2

Running

$ echo $BASH_VERSION
4.3.42(1)-release

given these two functions:

ashift ()
{
    declare -n arr;arr="$1"
    ((${#arr[@]} == 0)) && return
    echo "${arr[0]"}
    arr=("${arr[@]:1}")
}
apop ()
{
    declare -n arr="$1";shift
    ((${#arr[@]} == 0)) && return
    echo "${arr[-1]}"
    arr=("${arr[@]:0:$((${#arr[@]}-1))}")
}

the 'natural' way to use them would be

declare -a thearray
thearray=(a b c d e f g)
p=$(apop thearray)
s=$(ashift thearray)
echo "p=$p, thearray=${thearray[@]}, s=$s"

However, the output is not what you would expect:

p=g, thearray=a b c d e f g, s=a

That is because (I think) we are running the ashift and apop in a subshell to capture the output. If I do not capture the output:

declare -a thearray
thearray=(a b c d e f g)
apop thearray
ashift thearray
echo "thearray=${thearray[@]}"

the output (intermixed with the commands) is

g
a
thearray=b c d e f

So, does anyone know how I can run the apop and ashift commands in the current process AND capture the output?


Note: For completeness, these work because there is no capturing, so you don't ever run them in a subshell:

aunshift ()
{
    declare -n arr;arr="$1";shift
   arr=("$@" "${arr[@]}")
}
apush ()
{
    declare -n arr;arr="$1";shift
    arr+=("$@")
}
mpersico
  • 766
  • 7
  • 19
  • 1
    Short answer: Not possible on bash (or any shell that runs pipeline components in a subshell environment) without an intermediate file or a named pipe – oguz ismail Nov 25 '19 at 19:39
  • 1
    Ah - and by the time I set up a temp file or a named pipe AND clean up after the fact, it would probably be faster just to code the element copy and array manipulation in line. Oh well. Thank you. – mpersico Nov 25 '19 at 19:41
  • And even then, it is the contents of the modified array that you would have to echo into the temp file or pipe and read back out in the current, not sub, process. So now you'd have to do two calls - one to get the element, one to adjust the array. Hmm. I **could** do ``` p=$(apop thearray);apop thearray>/dev/null ``` if I was lazy. – mpersico Nov 25 '19 at 19:50
  • 1
    You could make your functions assign to a result variable instead of printing. `foo(){ : ...; eval "${2-res}=..."; }; foo ...; var="$res"; foo ... var` (cf. `$?`) – jhnc Nov 25 '19 at 20:24
  • `p=$(apop thearray);apop thearray>/dev/null` note that only one back-tick is needed on each side of your code BUT for some reason, leading/trailing spaces break the formatting (with triple or single back-quotes). Interesting problem. Good luck. – shellter Nov 25 '19 at 21:57

3 Answers3

4

Assuming that you are OK with the following 'API' to the 4 operations:

apush array value1 value2 value3 ...
ashift array value1 value2 value3 ...

------------------------------------

**What is being asked**
Transcribe the Bash array question from "the output (intermixed" to "capture the output?". The listing after this is not needed.

------------------------------------

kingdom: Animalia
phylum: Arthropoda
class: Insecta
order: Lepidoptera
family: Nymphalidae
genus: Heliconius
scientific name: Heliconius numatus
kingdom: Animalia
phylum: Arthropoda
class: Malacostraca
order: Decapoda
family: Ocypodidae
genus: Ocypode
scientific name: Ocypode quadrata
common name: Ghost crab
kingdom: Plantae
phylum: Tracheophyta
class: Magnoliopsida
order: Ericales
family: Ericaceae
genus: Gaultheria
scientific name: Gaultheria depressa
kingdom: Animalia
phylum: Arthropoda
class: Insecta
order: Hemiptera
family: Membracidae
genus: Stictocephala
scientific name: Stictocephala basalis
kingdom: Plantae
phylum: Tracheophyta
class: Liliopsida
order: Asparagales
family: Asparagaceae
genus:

------------------------------------

**Result of the task**
the output (intermixed with the commands) is

g
a
thearray=b c d e f

So, does anyone know how I can run the apop and ashift commands in the current process AND capture the output?